Ce livre sérieux qui montre la difficulté, les atouts et les limites jusqu’à l’autocensure du chercheur s’ouvre sur le récit d’un épisode étonnant. Depuis la monarchie de Juillet, il est de tradition que les élèves-officiers décernent lors du Triomphe, le Baraguey, un buste lourd d’un mètre de hauteur, à l’officier supérieur le plus détesté[5]. Un rite d’inversion traduisant le mécontentement des élèves. Or lui, le professeur, un civil, le reçoit. Pourquoi donc ? L’interview à Libération, lui répondit-on. Mais non car le destinataire désigné par les élèves était en réalité la colonel qui avait commandé durant trois années un bataillon d’élèves (Promotion Général Saint-Hillier 2015-2018). Pour la première fois, un commandant de bataillon n’était pas un homme. Or depuis 2014, les armées étaient confrontées à des publications dénonçant les discriminations à l’encontre des femmes militaires. Suite à une enquête, le ministère y avait répondu par la création de la cellule Thémis, l’inscription du harcèlement dans le code de la défense, des ouvertures de postes, la mise en place de référents mixité dans les unités et l’arrivée d’une femme à la tête d’un bataillon de saint-cyriens. Une sortie honorable pour tous. Et un livre à lire.
Claude Weber, Un ethnologue dans les Armées. Trente ans d’expériences de terrain, P de Taillac, 2023 ICI
Martine Cuttier
[1] Thiéblemont André, Cultures et logiques militaires, PUF, 1999.

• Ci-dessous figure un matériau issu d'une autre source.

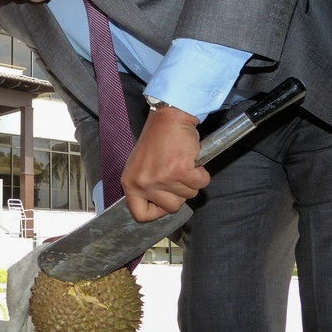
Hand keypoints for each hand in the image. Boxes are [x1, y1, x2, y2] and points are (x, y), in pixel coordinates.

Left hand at [122, 106, 209, 221]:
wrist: (169, 118)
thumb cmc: (158, 140)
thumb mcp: (140, 166)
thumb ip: (146, 186)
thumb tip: (159, 207)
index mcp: (130, 183)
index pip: (141, 214)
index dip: (157, 212)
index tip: (165, 202)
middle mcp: (143, 183)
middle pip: (171, 208)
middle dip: (180, 193)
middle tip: (176, 174)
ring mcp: (161, 178)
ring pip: (189, 196)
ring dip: (191, 181)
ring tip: (182, 163)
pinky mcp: (179, 171)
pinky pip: (200, 183)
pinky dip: (201, 173)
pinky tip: (191, 160)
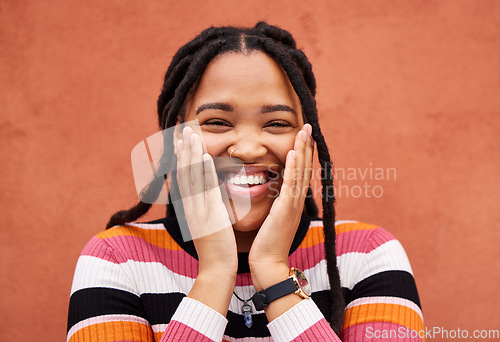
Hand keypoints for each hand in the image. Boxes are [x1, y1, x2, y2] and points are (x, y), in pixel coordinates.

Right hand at [176, 126, 237, 314]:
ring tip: (192, 135)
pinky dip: (205, 172)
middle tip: (184, 129)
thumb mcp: (208, 223)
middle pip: (184, 172)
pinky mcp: (209, 214)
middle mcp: (190, 206)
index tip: (181, 141)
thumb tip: (211, 192)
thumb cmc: (216, 248)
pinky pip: (206, 189)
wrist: (217, 268)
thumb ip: (208, 206)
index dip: (181, 158)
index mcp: (190, 208)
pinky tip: (207, 157)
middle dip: (184, 150)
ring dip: (192, 154)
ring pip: (192, 177)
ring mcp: (198, 209)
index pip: (183, 177)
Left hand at [248, 124, 313, 289]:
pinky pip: (291, 185)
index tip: (303, 136)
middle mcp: (295, 201)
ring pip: (301, 172)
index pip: (299, 172)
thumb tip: (272, 192)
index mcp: (291, 202)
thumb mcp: (272, 219)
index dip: (302, 153)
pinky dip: (294, 168)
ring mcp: (292, 205)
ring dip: (303, 150)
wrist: (267, 264)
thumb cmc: (267, 244)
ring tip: (304, 131)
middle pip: (304, 168)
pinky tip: (294, 152)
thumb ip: (275, 204)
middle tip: (308, 126)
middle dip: (306, 146)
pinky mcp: (286, 210)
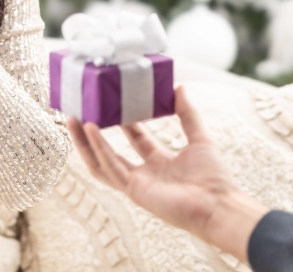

[2] Weber Claude, A genou les hommes, Debout les officiers. La socialisation des Saint-Cyriens, PUR, 2012.
[3] Ils ont auparavant suivi le stage de sensibilisation aux reportages en zone de conflit, au CNEC, à Mont-Louis, dans les Pyrénées-Orientales.
[4] « Lycée de Saint-Cyr : une machine à broyer les femmes », Libération, 22 mars 2018.
[5] Comme le fut le maréchal Baraguey d’Hilliers, ancien commandant de l’École, en 1834. Il a son pendant, le Père Lanusse remis à l’officier supérieur le plus estimé.